I’ll be honest, I’m still working through this myself, but just recognizing that you’re an overthinker is the first step. Admitting that it’s something you struggle with is not only okay, it’s a necessary part of growth. Now more than ever, I’ve been committed to illuminating all the parts of my life that I struggle with and actively and intensionally working toward growth in those areas. It’s better for my, my health, and all the people I interact with at work and in my personal relationships. Overthinking isn’t a healthy habit and not one that I’ve really talking about before, but there’s no shame in having areas of ourselves we need to work on. It’s all part of being human.
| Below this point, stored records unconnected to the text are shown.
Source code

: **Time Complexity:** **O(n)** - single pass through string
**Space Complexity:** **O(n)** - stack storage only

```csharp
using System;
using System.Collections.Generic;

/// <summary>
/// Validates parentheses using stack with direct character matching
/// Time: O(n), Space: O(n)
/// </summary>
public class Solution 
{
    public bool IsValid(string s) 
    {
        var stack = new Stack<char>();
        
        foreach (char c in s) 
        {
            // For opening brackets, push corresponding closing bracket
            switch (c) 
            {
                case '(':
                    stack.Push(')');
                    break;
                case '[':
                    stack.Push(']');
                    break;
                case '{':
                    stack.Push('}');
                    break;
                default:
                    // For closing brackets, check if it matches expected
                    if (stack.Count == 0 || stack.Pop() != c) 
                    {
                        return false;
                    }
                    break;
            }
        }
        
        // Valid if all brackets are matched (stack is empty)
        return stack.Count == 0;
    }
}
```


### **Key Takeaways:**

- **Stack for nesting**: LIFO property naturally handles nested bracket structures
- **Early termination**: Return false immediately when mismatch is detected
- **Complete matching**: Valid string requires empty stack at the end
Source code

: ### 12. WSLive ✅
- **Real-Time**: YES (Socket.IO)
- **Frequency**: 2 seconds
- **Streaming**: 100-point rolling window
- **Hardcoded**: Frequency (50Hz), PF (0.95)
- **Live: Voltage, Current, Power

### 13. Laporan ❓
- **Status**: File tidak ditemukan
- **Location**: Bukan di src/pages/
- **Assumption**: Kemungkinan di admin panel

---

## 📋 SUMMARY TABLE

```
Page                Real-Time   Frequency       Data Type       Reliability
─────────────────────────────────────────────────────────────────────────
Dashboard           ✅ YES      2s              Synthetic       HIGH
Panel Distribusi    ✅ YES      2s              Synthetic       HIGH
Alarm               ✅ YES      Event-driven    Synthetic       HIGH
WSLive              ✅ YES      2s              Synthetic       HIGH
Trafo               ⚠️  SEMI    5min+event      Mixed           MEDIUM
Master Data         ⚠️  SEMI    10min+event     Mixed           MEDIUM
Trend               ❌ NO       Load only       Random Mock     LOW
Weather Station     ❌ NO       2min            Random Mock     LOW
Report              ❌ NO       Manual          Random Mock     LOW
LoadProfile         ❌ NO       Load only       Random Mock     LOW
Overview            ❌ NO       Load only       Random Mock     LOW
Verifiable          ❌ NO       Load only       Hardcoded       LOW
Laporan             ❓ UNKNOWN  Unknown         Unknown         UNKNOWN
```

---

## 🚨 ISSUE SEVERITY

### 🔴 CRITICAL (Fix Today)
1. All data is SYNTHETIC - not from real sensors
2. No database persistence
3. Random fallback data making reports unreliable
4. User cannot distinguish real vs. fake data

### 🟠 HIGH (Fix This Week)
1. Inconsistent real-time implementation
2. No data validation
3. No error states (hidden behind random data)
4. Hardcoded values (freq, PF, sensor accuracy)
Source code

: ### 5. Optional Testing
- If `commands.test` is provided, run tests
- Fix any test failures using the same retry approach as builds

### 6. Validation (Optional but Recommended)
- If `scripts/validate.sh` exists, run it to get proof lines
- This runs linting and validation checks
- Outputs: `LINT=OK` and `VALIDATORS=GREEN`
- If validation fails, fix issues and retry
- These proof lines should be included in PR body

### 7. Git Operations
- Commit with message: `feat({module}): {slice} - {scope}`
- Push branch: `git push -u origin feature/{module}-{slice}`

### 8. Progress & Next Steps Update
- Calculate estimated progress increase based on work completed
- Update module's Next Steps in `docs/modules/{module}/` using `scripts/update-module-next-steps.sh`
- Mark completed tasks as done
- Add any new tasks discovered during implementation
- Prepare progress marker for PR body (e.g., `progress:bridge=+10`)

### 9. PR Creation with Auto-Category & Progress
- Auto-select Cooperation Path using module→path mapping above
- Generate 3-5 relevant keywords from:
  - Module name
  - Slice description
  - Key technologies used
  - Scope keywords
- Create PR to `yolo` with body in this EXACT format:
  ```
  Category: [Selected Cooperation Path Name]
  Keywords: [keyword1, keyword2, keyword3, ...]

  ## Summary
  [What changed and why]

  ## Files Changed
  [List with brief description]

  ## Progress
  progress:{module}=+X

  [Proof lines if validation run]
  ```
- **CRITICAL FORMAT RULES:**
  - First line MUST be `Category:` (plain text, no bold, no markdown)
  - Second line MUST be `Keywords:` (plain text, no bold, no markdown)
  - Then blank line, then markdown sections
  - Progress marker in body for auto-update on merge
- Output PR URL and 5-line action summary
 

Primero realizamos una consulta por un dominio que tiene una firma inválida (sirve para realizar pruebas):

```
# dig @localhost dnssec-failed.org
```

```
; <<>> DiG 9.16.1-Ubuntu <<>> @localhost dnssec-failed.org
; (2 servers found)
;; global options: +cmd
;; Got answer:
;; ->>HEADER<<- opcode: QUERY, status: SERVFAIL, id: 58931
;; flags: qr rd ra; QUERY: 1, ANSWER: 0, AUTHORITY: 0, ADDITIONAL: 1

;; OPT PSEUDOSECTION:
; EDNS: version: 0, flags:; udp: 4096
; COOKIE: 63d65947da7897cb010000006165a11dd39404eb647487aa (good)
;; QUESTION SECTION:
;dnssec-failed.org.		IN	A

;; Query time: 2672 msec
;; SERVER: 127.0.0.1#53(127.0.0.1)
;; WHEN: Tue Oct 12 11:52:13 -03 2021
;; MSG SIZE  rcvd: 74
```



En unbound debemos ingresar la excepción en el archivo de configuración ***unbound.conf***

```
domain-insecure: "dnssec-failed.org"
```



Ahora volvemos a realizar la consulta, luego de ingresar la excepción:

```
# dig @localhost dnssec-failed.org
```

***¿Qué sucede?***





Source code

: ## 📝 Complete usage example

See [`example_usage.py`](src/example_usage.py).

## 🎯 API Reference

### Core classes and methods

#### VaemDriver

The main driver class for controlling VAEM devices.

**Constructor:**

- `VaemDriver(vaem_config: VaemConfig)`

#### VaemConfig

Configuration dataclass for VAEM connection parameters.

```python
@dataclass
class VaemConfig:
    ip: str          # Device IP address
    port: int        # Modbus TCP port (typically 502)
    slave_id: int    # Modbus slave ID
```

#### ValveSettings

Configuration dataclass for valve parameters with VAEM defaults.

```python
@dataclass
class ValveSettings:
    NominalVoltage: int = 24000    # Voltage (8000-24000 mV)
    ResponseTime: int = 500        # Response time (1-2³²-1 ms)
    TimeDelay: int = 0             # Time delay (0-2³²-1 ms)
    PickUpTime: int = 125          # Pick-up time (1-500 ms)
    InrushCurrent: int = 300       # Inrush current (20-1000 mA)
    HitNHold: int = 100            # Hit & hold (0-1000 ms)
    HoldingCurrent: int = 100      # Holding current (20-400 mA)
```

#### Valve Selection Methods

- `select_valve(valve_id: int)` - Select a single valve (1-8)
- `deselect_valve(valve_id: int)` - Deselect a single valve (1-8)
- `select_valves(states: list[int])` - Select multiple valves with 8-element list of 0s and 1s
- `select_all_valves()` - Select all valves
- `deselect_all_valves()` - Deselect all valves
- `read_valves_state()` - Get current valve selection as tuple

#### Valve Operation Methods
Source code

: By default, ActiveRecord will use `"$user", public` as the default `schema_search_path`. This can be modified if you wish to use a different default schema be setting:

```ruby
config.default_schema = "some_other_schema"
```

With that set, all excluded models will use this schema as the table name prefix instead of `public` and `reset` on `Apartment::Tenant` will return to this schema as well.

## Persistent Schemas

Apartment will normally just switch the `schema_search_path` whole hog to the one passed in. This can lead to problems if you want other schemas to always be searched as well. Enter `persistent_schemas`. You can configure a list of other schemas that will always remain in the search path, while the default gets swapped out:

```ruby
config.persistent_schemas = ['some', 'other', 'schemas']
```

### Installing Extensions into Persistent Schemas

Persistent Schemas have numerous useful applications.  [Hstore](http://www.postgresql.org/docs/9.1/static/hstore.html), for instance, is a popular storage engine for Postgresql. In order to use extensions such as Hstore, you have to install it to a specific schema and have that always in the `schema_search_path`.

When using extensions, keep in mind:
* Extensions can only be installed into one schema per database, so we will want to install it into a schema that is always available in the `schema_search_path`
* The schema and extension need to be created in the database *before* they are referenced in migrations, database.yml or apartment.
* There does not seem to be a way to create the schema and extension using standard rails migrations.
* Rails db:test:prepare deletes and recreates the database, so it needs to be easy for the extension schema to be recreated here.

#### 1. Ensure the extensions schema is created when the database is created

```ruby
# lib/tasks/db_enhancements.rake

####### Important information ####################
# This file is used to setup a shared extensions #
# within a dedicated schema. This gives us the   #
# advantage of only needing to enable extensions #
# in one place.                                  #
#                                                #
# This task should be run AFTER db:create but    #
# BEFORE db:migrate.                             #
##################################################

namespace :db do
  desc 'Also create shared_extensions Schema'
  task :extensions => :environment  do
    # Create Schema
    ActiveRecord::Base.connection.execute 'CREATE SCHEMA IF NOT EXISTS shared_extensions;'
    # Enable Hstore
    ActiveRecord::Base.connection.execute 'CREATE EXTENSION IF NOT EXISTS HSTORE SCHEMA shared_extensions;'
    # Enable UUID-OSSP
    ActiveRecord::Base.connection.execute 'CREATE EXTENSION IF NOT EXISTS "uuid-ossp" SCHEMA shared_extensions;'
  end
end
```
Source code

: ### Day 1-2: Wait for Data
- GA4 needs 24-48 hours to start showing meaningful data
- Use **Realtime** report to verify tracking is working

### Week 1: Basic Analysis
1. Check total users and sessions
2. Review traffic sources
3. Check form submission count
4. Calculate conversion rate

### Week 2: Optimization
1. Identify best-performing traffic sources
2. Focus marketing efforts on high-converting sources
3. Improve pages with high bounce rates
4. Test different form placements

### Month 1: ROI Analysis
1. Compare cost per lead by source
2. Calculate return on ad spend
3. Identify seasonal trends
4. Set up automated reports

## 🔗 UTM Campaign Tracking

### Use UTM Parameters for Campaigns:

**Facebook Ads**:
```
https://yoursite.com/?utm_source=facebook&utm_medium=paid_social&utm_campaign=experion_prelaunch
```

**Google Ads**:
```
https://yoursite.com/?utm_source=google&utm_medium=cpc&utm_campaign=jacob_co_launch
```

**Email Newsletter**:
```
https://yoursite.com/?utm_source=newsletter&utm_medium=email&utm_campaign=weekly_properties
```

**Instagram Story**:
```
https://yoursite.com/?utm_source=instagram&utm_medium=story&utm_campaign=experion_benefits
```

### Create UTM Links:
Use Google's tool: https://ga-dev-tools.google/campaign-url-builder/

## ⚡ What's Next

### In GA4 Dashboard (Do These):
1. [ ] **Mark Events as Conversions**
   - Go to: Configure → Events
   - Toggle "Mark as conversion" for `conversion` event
Here are some ways you can start taking steps to manage overthinking and ease your mind:

  • Talk to a professional: If your overthinking feels overwhelming, reaching out to a therapist or counselor can be really helpful. They can teach you coping strategies like cognitive behavioral therapy (CBT) that help you break the cycle of overthinking.
  • Read self-help books or listen to podcasts: There are so many resources out there from experts in mental health. Books, audiobooks, and podcasts can provide new insights and techniques that you can implement at your own pace.
  • Talk to friends or loved ones: Sometimes just voicing your thoughts can help get them out of your head. Friends can provide an outside perspective, and you might be surprised to find that they struggle with similar things.
  • Practice mindfulness or intention-setting: Mindfulness is all about staying present in the moment and letting go of worries about the future or past. Simple techniques like deep breathing, meditation, or journaling can help quiet your mind. Setting daily intentions can also help shift your focus away from perfectionism and over-analysis.
  • Pray or meditate: If you’re someone who finds comfort in spirituality, prayer or quiet reflection can help you let go of some of the stress and anxiety that overthinking brings. Trusting in a higher power or in the universe can help ease that need to control everything.
  • Take small steps towards change: You don’t have to fix overthinking overnight. Focus on small, manageable steps that help you work through your thoughts in a healthier way. For example, when you catch yourself replaying a scenario, try to ask yourself, “Is this helpful?” and gently guide your thoughts elsewhere.

Remember, it’s okay to admit you’re an overthinker and you’re definitely not alone. So many of us struggle with this (and a plethora of other things as well!), but the key is that once you recognize it, you can start to make changes—when you are ready. You have the power to reclaim your peace of mind and health, one step at a time.